Manchester’s societal impact is best in Europe according to new ranking

The University of Manchester ranks as the best higher education institution (HEI) in Europe – and in the top three globally – for its social and environmental impact across its full range of functions.

The prestigious new ranking comes in the inaugural Times Higher Education (THE) University Impact Rankings. Manchester was competing against more than 500 universities from around the world.

The ranking is based on the “societal impact” of the University’s research using the UN Sustainable Development Goals (SDG) as a framework.

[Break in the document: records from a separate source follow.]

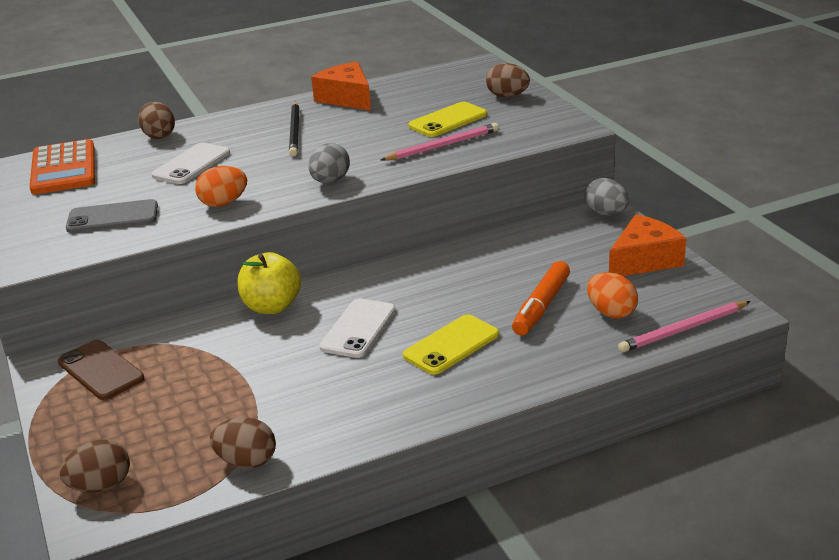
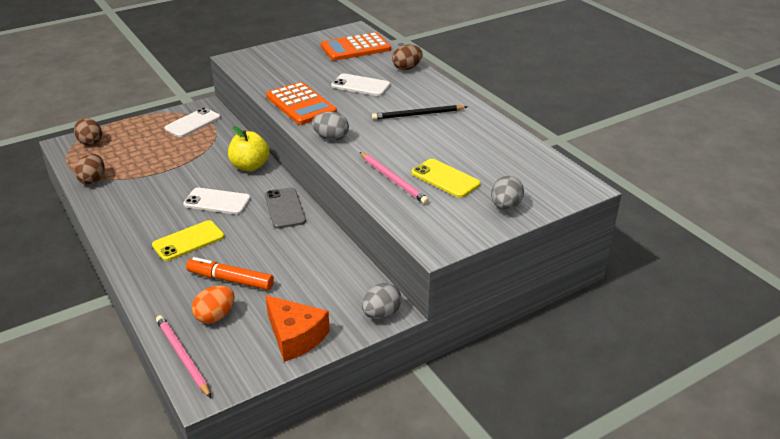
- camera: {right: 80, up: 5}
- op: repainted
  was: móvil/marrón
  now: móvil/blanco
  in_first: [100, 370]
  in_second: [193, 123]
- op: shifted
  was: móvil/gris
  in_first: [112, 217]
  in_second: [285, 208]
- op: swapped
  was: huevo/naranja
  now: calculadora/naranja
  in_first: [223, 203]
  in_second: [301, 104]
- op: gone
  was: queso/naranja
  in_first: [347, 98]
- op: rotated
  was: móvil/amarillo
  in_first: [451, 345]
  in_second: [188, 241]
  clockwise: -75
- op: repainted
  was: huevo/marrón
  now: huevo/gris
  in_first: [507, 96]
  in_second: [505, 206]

The seventeen SDGs came into effect in 2016 and have the support of 193 Member States of the United Nations. They are a universal call to action to end poverty, protect the planet and ensure that all people enjoy peace and prosperity. They include challenges such as; climate change, economic inequality, innovation, sustainable consumption, peace and justice, among other priorities.

Manchester sits joint third in the global rankings, tied with the University of British Colombia (UBC) and trailing McMaster University in 2nd, both of which are based in Canada. The world’s highest performer was New Zealand’s University of Auckland.

Dr Julian Skyrme, Director of Social Responsibility at the University, said: “The SDGs are our world’s call to action on the most important challenges facing our people and planet. Being recognised as Europe’s highest ranking University in this new index – and third in the world overall – is a brilliant reflection of the work of our researchers, teachers, students, professional services and cultural institution staff, enhancing our global reputation as a leader on social responsibility and impact.”

Dr Skyrme added: “Staff, students, alumni and external partners should take enormous pride in this success since it covers a wide variety of our societal and environmental impacts – our research impact, cultural institutions, civic and global outreach, professional services policies and processes, inclusion programmes, and contributions to economic wellbeing.”